Work required
Lay out the listing below as a Markdown table with the columns Row and Line, from the line with "Reading right to" up to and including the line with "High Levels (25–30)". Number each row, and omit blank lines and the pictures.

Available records
>>>

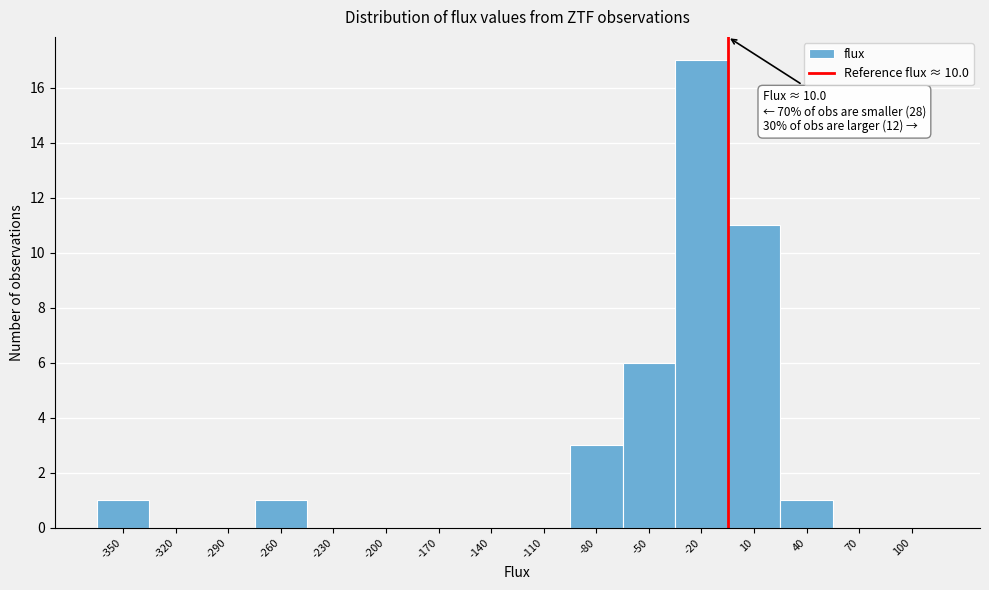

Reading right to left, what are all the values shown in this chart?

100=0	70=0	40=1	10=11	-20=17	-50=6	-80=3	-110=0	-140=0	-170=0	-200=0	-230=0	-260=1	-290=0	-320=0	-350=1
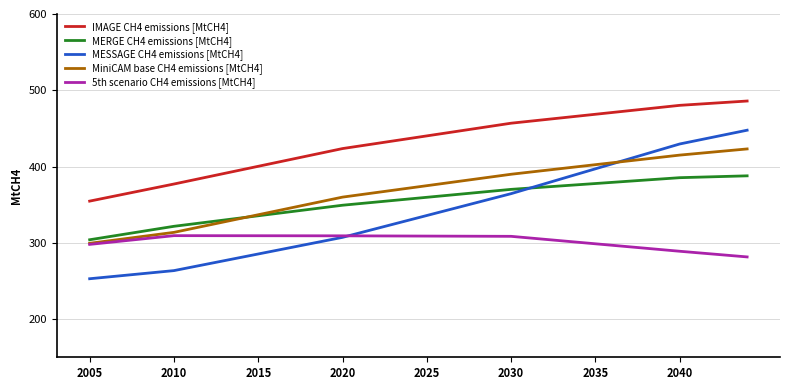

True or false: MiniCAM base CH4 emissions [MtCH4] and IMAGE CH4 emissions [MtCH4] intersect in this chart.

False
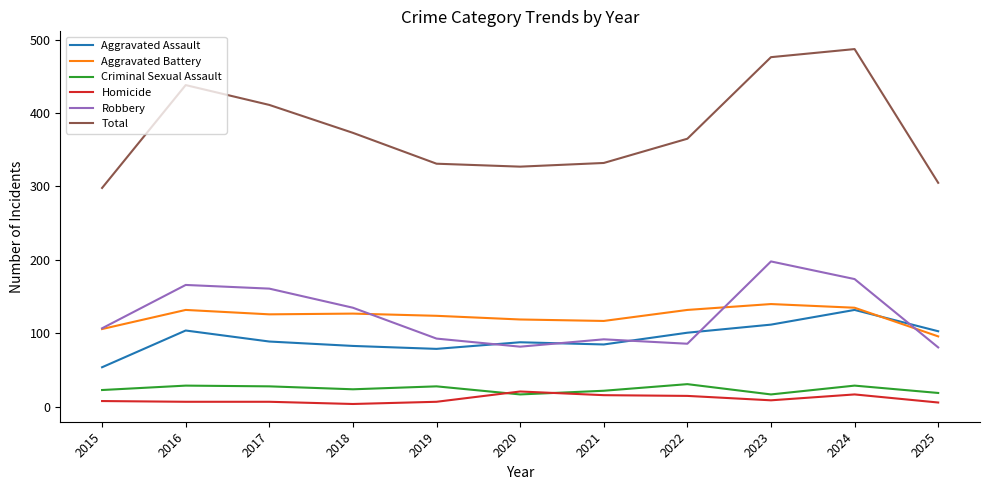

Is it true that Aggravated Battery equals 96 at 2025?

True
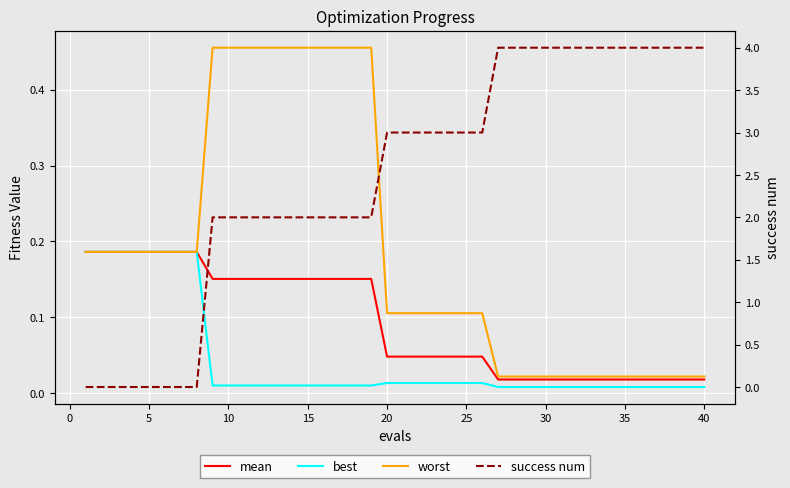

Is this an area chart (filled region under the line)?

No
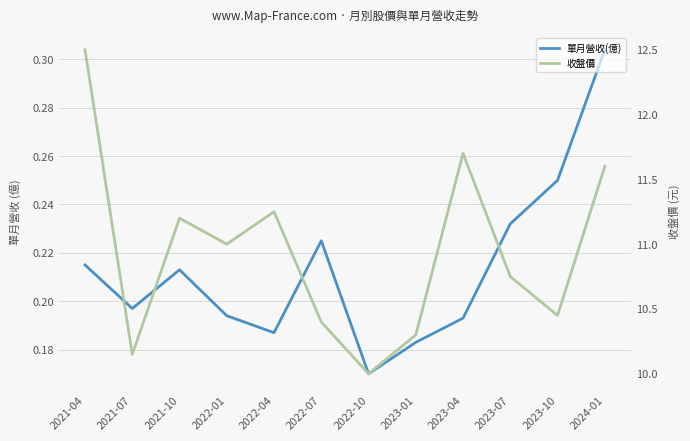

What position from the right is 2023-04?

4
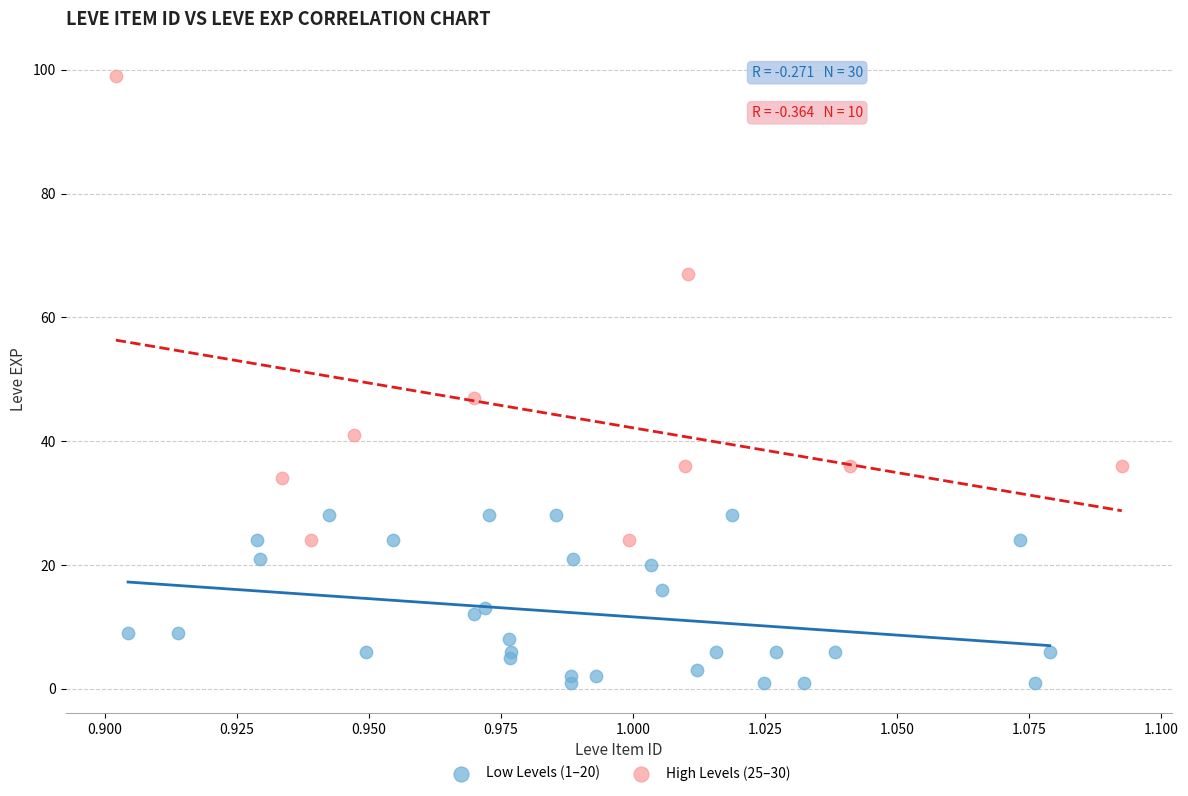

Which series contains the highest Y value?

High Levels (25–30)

<<<
>>>

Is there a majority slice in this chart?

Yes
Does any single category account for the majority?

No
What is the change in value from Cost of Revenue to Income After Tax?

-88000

<<<

Completed exercise
| Row | Line |
|---|---|
| 1 | Reading right to left, what are all the values shown in this chart? |
| 2 | 100=0	70=0	40=1	10=11	-20=17	-50=6	-80=3	-110=0	-140=0	-170=0	-200=0	-230=0	-260=1	-290=0	-320=0	-350=1 |
| 3 | True or false: MiniCAM base CH4 emissions [MtCH4] and IMAGE CH4 emissions [MtCH4] intersect in this chart. |
| 4 | False |
| 5 | Is it true that Aggravated Battery equals 96 at 2025? |
| 6 | True |
| 7 | Is this an area chart (filled region under the line)? |
| 8 | No |
| 9 | What position from the right is 2023-04? |
| 10 | 4 |
| 11 | Which series contains the highest Y value? |
| 12 | High Levels (25–30) |